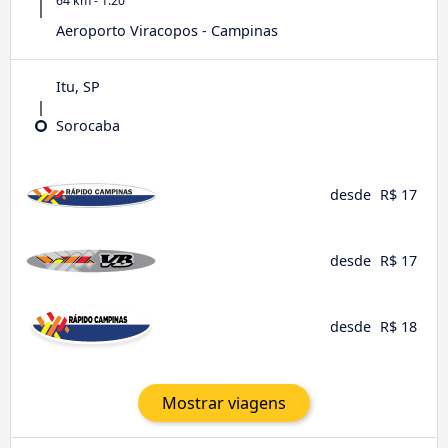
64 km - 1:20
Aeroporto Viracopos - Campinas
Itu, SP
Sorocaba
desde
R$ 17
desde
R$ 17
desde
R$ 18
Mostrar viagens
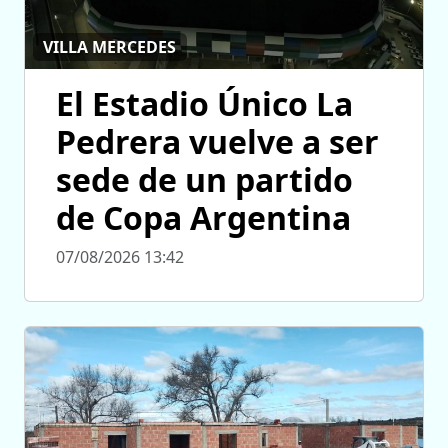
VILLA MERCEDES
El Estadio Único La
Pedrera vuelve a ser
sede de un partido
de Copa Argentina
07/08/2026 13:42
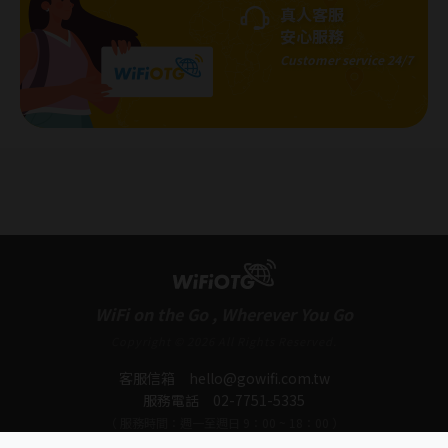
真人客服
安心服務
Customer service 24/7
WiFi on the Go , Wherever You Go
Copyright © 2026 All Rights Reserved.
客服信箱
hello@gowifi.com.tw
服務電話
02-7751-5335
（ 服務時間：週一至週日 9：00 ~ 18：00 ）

---

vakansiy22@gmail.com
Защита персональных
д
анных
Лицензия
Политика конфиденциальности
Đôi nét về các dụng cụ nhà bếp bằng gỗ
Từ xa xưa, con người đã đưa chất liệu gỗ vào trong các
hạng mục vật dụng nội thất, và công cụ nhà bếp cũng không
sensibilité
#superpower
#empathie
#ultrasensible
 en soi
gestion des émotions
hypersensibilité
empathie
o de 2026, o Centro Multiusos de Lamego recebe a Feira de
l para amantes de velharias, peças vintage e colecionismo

* * *

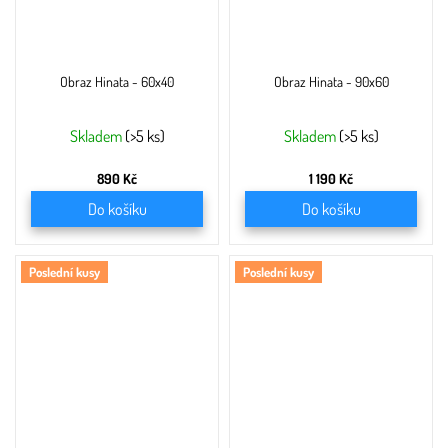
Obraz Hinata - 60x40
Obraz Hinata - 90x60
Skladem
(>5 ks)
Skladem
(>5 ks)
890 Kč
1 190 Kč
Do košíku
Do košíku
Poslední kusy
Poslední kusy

Exercise aim
Search the records above for the string "Obraz". Report each line that has it.

Answer to this task
Obraz Hinata - 60x40
Obraz Hinata - 90x60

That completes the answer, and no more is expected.